Search code examples
algorithmpython-2.7sequencesfpm

Extract specific object from a list of sequences in python


I implemented fpm algorithm to find the rules from the activity data, I have the output data in the format.

for itemset in find_frequent_itemsets(dataset, 0.1,include_support=True):
    print itemset

The following is the output of the above code:

([u'Global Connect Village'], 28)
([u'Terminal 2', u'Global Connect Village'], 1)
([u'VivoCity', u'Global Connect Village'], 1)
([u'Universal Studios Singapore', u'VivoCity', u'Global Connect Village'], 1)
([u'Universal Studios Singapore', u'Global Connect Village'], 2)
([u'Orchard Gateway', u'Global Connect Village'], 2)
([u'Chinatown', u'Global Connect Village'], 2)
([u'Singapore Changi Airport (SIN)', u'Chinatown', u'Global Connect Village'], 2)
([u'Fragrance Hotel', u'Global Connect Village'], 2)
([u'Singapore Changi Airport (SIN)', u'Fragrance Hotel', u'Global Connect Village'], 1)
([u'Singapore', u'Global Connect Village'], 3)
([u'Singapore Changi Airport (SIN)', u'Singapore', u'Global Connect Village'], 1)
([u"McDonald's", u'Global Connect Village'], 4)
([u'Singapore Changi Airport (SIN)', u"McDonald's", u'Global Connect Village'], 1)

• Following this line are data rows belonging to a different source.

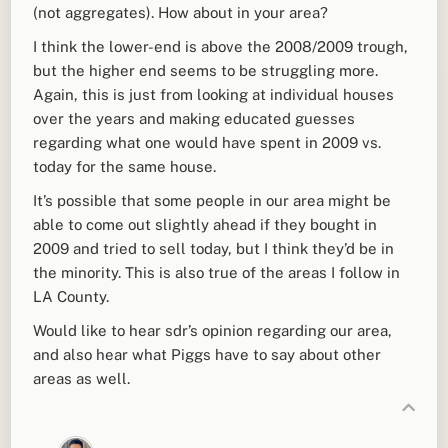
(not aggregates). How about in your area?
I think the lower-end is above the 2008/2009 trough,
but the higher end seems to be struggling more.
Again, this is just from looking at individual houses
over the years and making educated guesses
regarding what one would have spent in 2009 vs.
today for the same house.
It’s possible that some people in our area might be
able to come out slightly ahead if they bought in
2009 and tried to sell today, but I think they’d be in
the minority. This is also true of the areas I follow in
LA County.
Would like to hear sdr’s opinion regarding our area,
and also hear what Piggs have to say about other
areas as well.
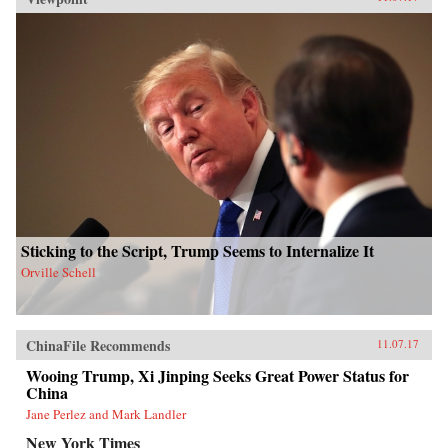
Sticking to the Script, Trump Seems to Internalize It
Orville Schell
ChinaFile Recommends
11.07.17
Wooing Trump, Xi Jinping Seeks Great Power Status for
China
Jane Perlez and Mark Landler
New York Times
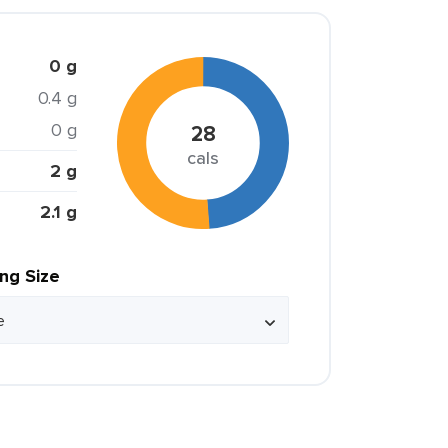
0 g
0.4 g
0 g
28
cals
2 g
2.1 g
ing Size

I want to extract only those values which are having higher support and contains three or more objects.


Solution

  • Just use filter and sorted:

    MIN_LOCS = 3
    itemset = find_frequent_itemsets(dataset, 0.1,include_support=True
    itemset = sorted(filter(lambda it: len(it[0]) >= MIN_LOCS, itemset), key=lambda it: it[1])
    

    Then you can pick the top elements you want:

    itemset_top_5 = itemset[:5]
    

    If you want to include a minimum support value just adapt the filtering as needed:

    itemset = sorted(filter(lambda it: len(it[0]) >= MIN_LOCS and it[1] >= MIN_SUPPORT, itemset),
                     key=lambda it: it[1])